Ashley Holm’s sticker created speculation that her full-time, yearlong paid internship with the Legislative Research Department was in jeopardy, although the lawmaker who complained said he didn’t seek to have her fired.

It wasn’t clear Monday whether any action had been taken, and the sticker was still visible in the garage. Holm’s assigned space is in a high-traffic area.

The red bumper sticker contains only two words in white – the f-word followed by “war.”

“It shows questionable judgment,” said Senate Majority Leader Derek Schmidt, R-Independence.

Schmidt and other legislative leaders said they’re content to leave the issue to Alan Conroy, the Research Department’s director. Conroy wouldn’t comment Monday, saying the matter was a personnel issue. Neither would Holm.

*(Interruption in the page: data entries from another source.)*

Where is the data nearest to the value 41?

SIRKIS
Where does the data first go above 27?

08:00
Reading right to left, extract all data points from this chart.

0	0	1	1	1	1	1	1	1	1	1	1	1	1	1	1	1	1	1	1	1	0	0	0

But at the prompting of reporters, Gov. Kathleen Sebelius did weigh in. She said Holm shouldn’t lose her job.

“I’m a big believer that free speech is alive and well and should be alive and well in and out of the Capitol,” Sebelius said.

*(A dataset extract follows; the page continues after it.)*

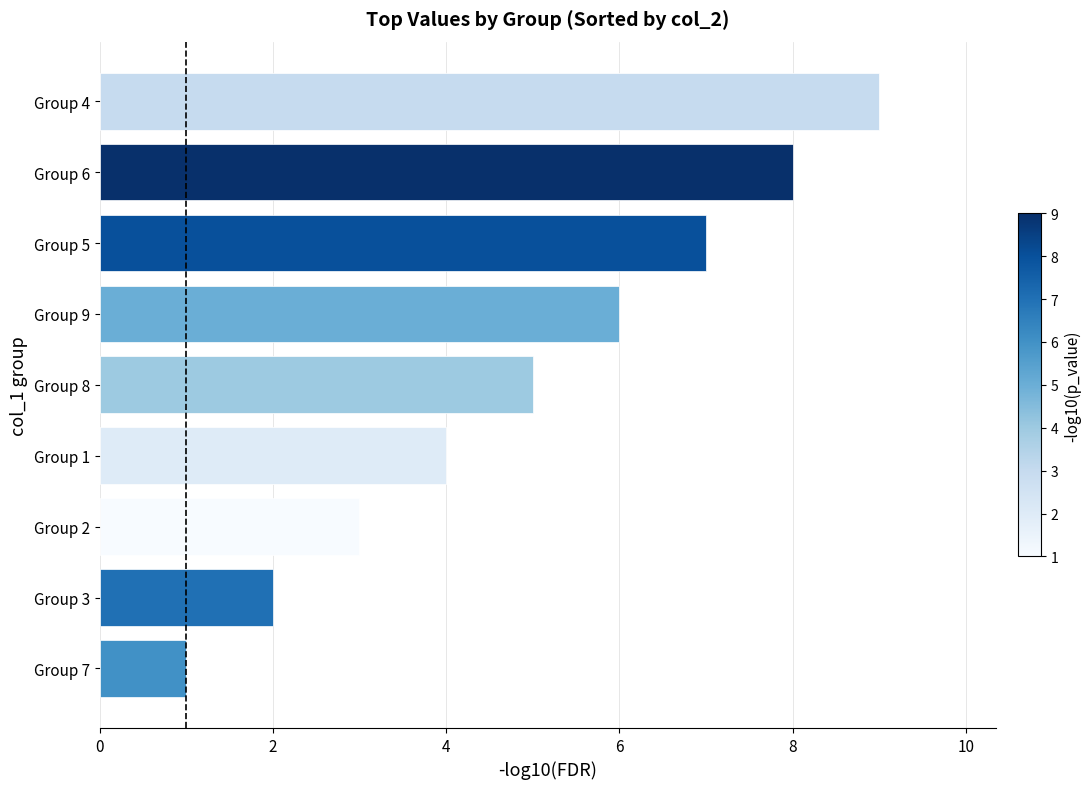

The chart shows a value of 2 at Group 3. True or false?

True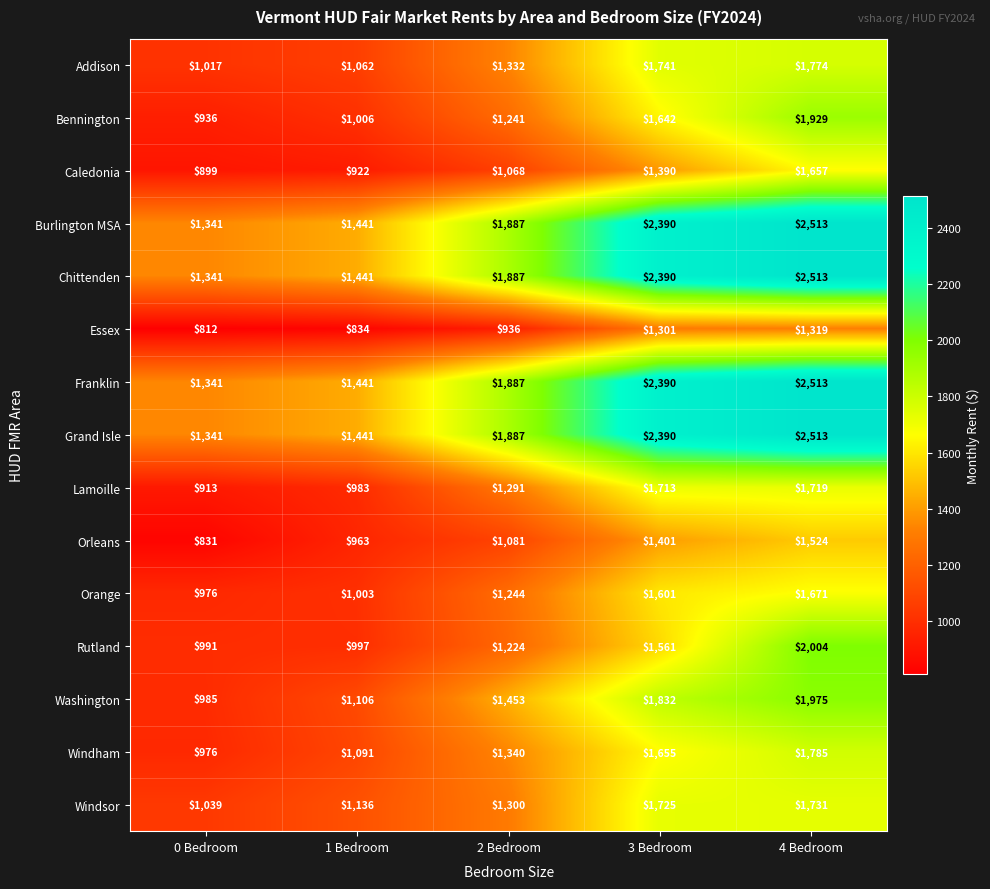

At which category is the sum across all series the highest?

4 Bedroom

The complaint about the sticker came from House Majority Ray Merrick, R-Stilwell, a former Marine. He said the language offended him.

“We have a lot of kids coming out of this building every day, and I don’t think it’s appropriate,” Merrick said.

Also, the Research Department’s staff is supposed to remain nonpolitical because it serves all legislators, regardless of party or philosophy.

Merrick said he complained about the sticker to Jeff Russell, in charge of administrative services for legislators. Russell then relayed the complaint to Conroy. Both Merrick and Russell said the majority leader never discussed a potential firing; Conroy said he has not talked to Merrick directly.

Some legislators questioned whether Holm’s bumper sticker is even political.

“I think it’s a stretch,” said Rep. Candy Ruff, D-Leavenworth. “You might be making that statement because you don’t want your son or daughter to be killed in combat, you don’t want to see your nation put in danger.”

As for the language, Ruff said: “This is America. Say what you want.”